# [Input data]
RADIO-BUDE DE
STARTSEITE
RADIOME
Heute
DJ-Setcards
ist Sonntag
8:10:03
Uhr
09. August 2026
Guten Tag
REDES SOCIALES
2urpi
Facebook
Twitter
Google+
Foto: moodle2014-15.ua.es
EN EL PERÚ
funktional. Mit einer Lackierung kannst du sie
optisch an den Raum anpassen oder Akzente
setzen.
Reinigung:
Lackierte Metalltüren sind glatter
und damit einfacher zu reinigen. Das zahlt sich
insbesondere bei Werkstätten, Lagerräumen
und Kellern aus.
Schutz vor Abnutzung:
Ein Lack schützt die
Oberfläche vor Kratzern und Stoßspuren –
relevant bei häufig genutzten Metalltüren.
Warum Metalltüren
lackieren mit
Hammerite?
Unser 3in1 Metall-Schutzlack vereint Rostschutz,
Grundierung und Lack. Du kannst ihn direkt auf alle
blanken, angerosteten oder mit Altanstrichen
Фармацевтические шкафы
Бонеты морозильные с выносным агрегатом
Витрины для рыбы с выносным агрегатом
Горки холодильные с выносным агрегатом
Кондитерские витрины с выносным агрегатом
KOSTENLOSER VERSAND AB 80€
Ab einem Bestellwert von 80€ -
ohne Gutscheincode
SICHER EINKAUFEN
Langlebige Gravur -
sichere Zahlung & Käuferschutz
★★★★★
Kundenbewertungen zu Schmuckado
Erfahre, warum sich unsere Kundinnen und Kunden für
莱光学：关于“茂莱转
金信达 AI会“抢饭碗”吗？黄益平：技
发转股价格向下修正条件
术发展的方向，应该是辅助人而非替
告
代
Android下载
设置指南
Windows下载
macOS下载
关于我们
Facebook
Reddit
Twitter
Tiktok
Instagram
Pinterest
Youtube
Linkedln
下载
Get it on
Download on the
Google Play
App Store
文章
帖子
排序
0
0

# [The problem]
Set down exactly what runs from the line with "Oberfläche vor Kratzern und Stoßspuren –" to the last line of the data above, including both of those lines and no others.

# [Solved exercise]
Oberfläche vor Kratzern und Stoßspuren –
relevant bei häufig genutzten Metalltüren.
Warum Metalltüren
lackieren mit
Hammerite?
Unser 3in1 Metall-Schutzlack vereint Rostschutz,
Grundierung und Lack. Du kannst ihn direkt auf alle
blanken, angerosteten oder mit Altanstrichen
Фармацевтические шкафы
Бонеты морозильные с выносным агрегатом
Витрины для рыбы с выносным агрегатом
Горки холодильные с выносным агрегатом
Кондитерские витрины с выносным агрегатом
KOSTENLOSER VERSAND AB 80€
Ab einem Bestellwert von 80€ -
ohne Gutscheincode
SICHER EINKAUFEN
Langlebige Gravur -
sichere Zahlung & Käuferschutz
★★★★★
Kundenbewertungen zu Schmuckado
Erfahre, warum sich unsere Kundinnen und Kunden für
莱光学：关于“茂莱转
金信达 AI会“抢饭碗”吗？黄益平：技
发转股价格向下修正条件
术发展的方向，应该是辅助人而非替
告
代
Android下载
设置指南
Windows下载
macOS下载
关于我们
Facebook
Reddit
Twitter
Tiktok
Instagram
Pinterest
Youtube
Linkedln
下载
Get it on
Download on the
Google Play
App Store
文章
帖子
排序
0
0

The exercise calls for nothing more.